A review by chasegartzke
My Heart Is a Chainsaw by Stephen Graham Jones

4.0

On the surface, this is a not-so-scary horror novel - and yes, I would consider this horror. The story can be convoluted, and I’d be lying if I said I didn’t start out disliking Jade. She could have been - should have been - more sympathetically written from the start. But she grew on me as the chapters droned on.

This has the slasher aspect, and the supernatural aspect, which started to have a nostalgic feel to them as I do really love horror films. But this book’s main triumph (of which I’d argue there is really only one) took this from a 2 star to a solid 4 star read.

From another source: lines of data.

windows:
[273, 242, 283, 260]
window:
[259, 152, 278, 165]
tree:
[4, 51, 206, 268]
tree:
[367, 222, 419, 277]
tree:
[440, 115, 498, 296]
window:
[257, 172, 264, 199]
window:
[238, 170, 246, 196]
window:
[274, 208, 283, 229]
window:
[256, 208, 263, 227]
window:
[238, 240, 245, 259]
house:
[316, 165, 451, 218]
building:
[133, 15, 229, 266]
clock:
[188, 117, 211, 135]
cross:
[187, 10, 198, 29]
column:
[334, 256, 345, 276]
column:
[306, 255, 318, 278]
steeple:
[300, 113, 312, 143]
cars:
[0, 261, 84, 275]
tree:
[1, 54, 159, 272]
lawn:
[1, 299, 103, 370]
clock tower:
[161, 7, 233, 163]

Beneath the surface of this mild horror lies what this book is actually about; emotional pain. Our main protagonist is a traumatised girl with multiple suicide attempts under her belt. Among her mechanisms for coping with her trauma is her infatuation with horror films, particularly slashers. She romanticizes the slasher, because slashers are - in her mind - about a balance between revenge and rescue, both of which are things she ultimately wants for herself (and both are roles in which she sees herself). The potential (eventually realized) slasher embodies revenge, and because of that she finds herself yearning for the slasher to be real (until she realizes he actually is). Letha Mondragon is the embodiment of rescue, which is something Jade also wants. It’s what she needs. She needs to be rescued from her trauma, and she wants revenge.

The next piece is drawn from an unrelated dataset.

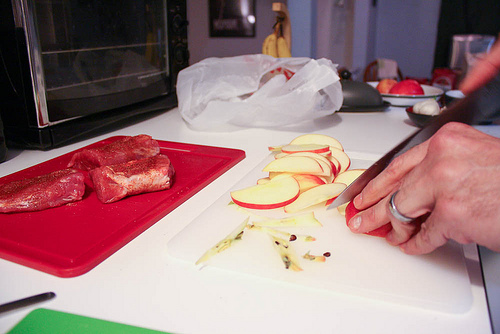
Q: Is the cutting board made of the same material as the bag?
A: Yes, both the cutting board and the bag are made of plastic.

After probably the most hectic chapter I’ve ever read, complete with mass supernatural bloodshed, we get a moment with two fighting bears - very lightly foreshadowed. The author seems to indicate that these are two different types of bears, or at the very least not equal in size or strength. My hunch is this symbolized what Jade needed from her mother; a protector who would stand up to her much stronger father, who was a perpetrator of much of Jade’s trauma. But don’t be fooled into thinking he was the only one. Jade was “othered” by her community and school, broken both of her parents, and traumatized by racism towards indigenous people. This girl was repeatedly hurt, and Stephen Graham Jones did a decent job of framing this with the slasher genre in order to tell the story of this traumatized little girl - her immense emotional pain caused by other people being the actual horror.

Look deeper. There’s a treasure here.